1925年、坂東は終にモンパルナスを離れ、閑静なピエルフィット=スル=セーヌにあるド・ラ・フォンテーヌ通り19番の家に引っ越した。1931年、パリ郊外イヴリーヌ県のギャレ=ヴィレットに移り住んだ(終生この家を持ち続けた)。フランス人の若手ピアニストと結婚し、1931年の画商ジョルジュ・シェロンの死後は特に勤勉で静かな人生を送った。

1938年、パリのグヴィオン・サン=シル大通り23番にアトリエを構えた後、パリ近郊サン=ドゥニ市のダンフェル=ロシュロ通り15番に、そして1940年再びパリのニコロ通り13番に移り、終の棲家とした。度重なる引っ越しは全く板東の制作を乱すことはなく、50年にわたり、画風や画法は比較的変化が少ない。後にやはり画家となる一人娘君枝の誕生を坂東は大いに喜んだ。

1972年のクリスマス、坂東はパリの自宅階段で転倒し、深刻な転倒の衝撃から回復することなく1973年3月1日に帰らぬ人となった。

板東は、1994年に没した妻の傍ら、ペール・ラシェーズ墓地に眠る。

板東敏雄は、モンマルトルからモンパルナスに亘って拠点を置く、国際色豊かな画家の大家族といえる偉大なエコール・ド・パリの一員である。彼らはサロン・ドトンヌやサロン・デ・テュイルリ、サロン・デ・ザンデパンダンに風景画や人物画、肖像画、親密な情景の作品を、個性豊かで独自の道を行き、断固として近代的な画風で描き出品した。まさに他の追随を許さない、世界随一の芸術の都としてのパリの地位をエコール・ド・パリが確固たるものにした。

板東は藤田と共に、パリで画業を全うしようと考えた数少ない日本人芸術家の一人だった。

戦間期にパリに留学した日本人画家は数百名にものぼったが皆、最終的には帰国して日本での地位や職に戻って行った。

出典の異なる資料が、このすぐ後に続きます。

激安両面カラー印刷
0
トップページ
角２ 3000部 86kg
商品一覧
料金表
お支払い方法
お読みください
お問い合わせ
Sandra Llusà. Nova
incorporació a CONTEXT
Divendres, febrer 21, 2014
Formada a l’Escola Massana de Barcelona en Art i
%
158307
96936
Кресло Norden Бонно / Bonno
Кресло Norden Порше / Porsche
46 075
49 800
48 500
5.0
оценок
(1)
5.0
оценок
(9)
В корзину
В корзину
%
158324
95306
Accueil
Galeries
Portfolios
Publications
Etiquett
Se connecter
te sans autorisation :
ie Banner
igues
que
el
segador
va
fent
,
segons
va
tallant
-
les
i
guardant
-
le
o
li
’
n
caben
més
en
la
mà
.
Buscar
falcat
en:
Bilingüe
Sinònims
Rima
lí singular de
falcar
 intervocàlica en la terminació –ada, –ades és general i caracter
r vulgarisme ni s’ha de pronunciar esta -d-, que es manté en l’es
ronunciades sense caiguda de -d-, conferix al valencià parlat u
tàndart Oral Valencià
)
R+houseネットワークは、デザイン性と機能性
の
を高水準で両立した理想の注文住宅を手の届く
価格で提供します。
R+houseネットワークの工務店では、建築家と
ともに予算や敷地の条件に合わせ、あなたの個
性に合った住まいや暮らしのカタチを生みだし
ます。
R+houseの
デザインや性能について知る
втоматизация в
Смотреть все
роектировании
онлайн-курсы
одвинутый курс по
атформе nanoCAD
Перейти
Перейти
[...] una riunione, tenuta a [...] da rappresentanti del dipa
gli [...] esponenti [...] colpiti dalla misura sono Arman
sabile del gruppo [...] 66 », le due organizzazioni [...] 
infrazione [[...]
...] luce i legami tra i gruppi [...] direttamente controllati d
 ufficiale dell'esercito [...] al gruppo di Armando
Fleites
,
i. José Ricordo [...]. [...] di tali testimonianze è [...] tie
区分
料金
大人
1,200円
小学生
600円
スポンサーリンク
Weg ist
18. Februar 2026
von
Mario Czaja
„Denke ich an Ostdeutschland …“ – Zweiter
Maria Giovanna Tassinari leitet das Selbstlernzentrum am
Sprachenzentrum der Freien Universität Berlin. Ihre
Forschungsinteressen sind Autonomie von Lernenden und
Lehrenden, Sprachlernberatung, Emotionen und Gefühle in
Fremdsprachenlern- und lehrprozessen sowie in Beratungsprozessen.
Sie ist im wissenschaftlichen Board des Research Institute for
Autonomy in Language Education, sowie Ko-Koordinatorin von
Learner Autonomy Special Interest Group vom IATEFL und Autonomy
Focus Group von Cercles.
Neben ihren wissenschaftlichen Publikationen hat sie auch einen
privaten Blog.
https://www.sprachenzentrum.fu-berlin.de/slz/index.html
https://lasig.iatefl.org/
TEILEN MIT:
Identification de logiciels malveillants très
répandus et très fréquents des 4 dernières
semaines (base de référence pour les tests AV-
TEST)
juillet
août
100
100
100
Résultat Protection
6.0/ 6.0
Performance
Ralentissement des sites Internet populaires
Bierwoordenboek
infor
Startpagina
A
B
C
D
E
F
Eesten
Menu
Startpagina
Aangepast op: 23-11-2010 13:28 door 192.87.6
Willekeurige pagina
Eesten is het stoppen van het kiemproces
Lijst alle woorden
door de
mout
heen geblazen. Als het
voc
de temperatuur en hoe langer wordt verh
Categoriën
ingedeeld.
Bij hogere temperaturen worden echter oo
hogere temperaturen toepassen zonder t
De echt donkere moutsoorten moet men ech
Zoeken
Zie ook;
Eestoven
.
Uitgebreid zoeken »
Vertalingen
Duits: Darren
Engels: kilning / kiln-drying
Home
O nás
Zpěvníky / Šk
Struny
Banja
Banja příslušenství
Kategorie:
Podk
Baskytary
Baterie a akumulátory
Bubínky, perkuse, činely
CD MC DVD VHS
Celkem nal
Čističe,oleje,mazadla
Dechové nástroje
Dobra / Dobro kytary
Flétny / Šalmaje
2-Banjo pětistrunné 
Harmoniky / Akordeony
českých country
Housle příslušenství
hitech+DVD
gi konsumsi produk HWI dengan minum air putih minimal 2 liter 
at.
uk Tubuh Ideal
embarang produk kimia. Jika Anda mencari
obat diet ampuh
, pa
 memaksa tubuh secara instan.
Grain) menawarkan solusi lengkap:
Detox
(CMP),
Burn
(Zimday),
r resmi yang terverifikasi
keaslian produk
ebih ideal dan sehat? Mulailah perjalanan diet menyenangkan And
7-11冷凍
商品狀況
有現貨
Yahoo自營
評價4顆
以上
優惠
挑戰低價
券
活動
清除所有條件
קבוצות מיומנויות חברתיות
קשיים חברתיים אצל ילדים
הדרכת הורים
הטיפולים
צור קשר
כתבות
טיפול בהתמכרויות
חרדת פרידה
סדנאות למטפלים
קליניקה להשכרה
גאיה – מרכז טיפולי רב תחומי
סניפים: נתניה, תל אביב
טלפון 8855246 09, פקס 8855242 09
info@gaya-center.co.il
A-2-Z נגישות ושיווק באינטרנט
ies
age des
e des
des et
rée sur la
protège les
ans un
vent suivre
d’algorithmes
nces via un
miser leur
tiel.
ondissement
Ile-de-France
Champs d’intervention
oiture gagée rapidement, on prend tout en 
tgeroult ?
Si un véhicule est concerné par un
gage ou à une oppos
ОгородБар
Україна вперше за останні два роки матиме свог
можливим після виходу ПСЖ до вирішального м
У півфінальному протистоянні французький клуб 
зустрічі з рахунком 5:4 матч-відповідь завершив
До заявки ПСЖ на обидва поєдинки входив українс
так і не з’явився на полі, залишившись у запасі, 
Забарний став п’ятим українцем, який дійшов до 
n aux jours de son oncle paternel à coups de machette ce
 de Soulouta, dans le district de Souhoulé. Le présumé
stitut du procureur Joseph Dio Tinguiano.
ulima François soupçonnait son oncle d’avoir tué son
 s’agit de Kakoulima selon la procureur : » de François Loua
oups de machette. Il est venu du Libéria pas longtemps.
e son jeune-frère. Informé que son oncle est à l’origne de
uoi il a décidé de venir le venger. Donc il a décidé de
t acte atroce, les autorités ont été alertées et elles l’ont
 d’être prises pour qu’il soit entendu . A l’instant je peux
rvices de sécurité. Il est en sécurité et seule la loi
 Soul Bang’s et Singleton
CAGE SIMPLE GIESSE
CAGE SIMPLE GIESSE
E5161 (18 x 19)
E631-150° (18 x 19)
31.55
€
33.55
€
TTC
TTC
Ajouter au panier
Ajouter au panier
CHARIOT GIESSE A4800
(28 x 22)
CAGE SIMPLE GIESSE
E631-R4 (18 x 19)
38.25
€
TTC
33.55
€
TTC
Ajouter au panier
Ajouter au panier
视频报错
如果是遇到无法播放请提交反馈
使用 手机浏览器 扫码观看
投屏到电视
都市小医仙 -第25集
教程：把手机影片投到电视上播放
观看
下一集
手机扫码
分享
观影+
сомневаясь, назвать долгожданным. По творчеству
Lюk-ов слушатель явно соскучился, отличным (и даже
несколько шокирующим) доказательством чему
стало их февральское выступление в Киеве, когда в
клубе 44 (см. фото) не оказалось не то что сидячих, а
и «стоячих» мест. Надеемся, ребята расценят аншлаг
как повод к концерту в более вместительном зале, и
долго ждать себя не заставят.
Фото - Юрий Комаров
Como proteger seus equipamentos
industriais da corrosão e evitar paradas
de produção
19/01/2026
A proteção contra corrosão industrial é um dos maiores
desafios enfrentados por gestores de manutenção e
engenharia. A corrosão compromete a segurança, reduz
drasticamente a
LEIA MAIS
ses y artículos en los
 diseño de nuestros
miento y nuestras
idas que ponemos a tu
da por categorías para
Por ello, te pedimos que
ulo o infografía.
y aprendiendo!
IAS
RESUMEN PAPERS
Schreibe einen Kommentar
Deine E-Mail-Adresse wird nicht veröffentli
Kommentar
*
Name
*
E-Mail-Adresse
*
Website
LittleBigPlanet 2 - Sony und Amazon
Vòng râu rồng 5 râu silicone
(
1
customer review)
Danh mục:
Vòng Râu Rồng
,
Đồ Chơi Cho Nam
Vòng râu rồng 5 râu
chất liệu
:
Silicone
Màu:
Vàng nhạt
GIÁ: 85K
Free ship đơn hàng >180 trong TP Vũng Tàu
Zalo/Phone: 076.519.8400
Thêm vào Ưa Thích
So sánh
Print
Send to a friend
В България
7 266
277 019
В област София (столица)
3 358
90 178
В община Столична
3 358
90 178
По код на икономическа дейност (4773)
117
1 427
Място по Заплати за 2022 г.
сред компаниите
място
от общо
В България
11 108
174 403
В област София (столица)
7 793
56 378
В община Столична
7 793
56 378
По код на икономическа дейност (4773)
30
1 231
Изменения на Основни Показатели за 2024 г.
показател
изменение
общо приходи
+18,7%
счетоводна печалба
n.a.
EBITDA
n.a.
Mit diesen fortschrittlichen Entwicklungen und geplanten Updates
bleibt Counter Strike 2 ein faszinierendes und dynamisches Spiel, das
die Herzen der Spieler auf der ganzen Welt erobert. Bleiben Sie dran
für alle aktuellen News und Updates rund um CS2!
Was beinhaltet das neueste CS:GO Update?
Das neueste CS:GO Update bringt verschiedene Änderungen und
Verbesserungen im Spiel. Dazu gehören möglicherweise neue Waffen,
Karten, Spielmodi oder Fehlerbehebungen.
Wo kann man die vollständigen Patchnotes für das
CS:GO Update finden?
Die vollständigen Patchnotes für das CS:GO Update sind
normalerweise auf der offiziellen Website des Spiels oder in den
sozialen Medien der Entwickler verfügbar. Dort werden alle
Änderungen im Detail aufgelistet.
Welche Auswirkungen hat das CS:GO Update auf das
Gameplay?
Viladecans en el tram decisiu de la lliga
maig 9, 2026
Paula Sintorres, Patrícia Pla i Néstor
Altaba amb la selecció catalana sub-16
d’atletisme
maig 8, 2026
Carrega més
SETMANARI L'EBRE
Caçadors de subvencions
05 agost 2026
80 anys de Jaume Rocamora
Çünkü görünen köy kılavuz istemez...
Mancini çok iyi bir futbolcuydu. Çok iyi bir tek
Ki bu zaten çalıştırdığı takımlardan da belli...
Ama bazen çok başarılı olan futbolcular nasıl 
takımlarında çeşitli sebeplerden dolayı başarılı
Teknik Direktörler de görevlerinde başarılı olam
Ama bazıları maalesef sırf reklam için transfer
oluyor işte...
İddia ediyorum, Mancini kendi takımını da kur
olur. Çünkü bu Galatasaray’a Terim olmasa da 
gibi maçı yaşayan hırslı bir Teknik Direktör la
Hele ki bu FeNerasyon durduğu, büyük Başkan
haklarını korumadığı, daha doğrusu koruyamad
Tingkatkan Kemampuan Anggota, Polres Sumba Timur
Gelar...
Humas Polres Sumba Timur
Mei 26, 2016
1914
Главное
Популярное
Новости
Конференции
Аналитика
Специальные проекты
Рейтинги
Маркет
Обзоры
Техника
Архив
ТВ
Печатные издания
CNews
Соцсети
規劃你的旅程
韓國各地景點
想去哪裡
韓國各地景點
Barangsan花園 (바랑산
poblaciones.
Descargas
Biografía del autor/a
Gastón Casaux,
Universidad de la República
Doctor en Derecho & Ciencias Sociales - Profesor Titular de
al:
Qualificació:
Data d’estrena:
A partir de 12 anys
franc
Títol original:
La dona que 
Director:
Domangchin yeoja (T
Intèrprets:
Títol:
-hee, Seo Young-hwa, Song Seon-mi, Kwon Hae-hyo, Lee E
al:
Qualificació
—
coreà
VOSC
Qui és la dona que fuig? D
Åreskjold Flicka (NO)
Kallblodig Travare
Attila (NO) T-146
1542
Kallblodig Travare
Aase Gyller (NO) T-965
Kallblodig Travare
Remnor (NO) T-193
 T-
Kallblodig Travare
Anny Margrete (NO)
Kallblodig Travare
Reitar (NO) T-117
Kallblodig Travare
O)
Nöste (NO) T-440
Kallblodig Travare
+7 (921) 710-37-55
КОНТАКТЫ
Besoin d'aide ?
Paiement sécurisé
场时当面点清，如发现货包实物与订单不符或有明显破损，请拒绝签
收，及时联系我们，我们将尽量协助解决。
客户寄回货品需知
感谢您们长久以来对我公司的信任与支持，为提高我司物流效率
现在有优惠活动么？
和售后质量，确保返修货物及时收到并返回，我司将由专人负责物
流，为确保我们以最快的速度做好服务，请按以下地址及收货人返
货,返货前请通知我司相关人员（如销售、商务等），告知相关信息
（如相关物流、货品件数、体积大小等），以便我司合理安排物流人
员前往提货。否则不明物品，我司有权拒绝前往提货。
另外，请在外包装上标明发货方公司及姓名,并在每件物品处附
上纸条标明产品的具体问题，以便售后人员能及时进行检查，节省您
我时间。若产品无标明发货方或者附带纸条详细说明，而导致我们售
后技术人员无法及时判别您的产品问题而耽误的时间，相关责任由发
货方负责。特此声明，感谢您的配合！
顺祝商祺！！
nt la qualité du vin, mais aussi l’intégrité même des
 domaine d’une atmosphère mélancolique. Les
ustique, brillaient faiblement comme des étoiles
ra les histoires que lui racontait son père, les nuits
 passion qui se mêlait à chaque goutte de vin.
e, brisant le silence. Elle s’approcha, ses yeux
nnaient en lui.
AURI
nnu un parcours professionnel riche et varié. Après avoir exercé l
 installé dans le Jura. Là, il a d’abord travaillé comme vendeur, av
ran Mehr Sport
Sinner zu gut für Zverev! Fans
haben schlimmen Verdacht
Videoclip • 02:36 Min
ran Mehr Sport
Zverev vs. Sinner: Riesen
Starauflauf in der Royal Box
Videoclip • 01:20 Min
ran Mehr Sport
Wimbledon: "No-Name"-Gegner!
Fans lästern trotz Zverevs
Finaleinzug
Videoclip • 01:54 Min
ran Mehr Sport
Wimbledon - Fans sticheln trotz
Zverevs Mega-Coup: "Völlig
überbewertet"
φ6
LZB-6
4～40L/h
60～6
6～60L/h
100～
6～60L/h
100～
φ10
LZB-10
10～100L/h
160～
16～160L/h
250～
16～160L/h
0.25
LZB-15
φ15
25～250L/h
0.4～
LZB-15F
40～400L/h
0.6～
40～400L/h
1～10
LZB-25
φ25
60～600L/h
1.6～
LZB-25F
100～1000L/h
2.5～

しかし、坂東と藤田だけは他の者と違って、フランスの地を自ら選択して終生、卓越した同化を見せ、選択の地、パリにて自身の芸術を生み出した。

次に、板東敏雄の公式サイトに掲載されている作品を数点紹介致します。

これらの作品を見ると相当に才能のある画家であることが分かりますが、残された作品の大半がフランスにあることもあって日本での回顧展の開催はおそらく無理なのでしょう。一応、徳島県立近代美術館に板東敏雄の回顧展の開催の可能性があるかを尋ねましたが、「板東敏雄は徳島市の出身であり、徳島出身の作家の中でも特筆すべき足跡を残した作家であることから、本館では開館直後からパリの御遺族と連絡をとり、調査を継続しております。」という回答が返ってくるのみでした。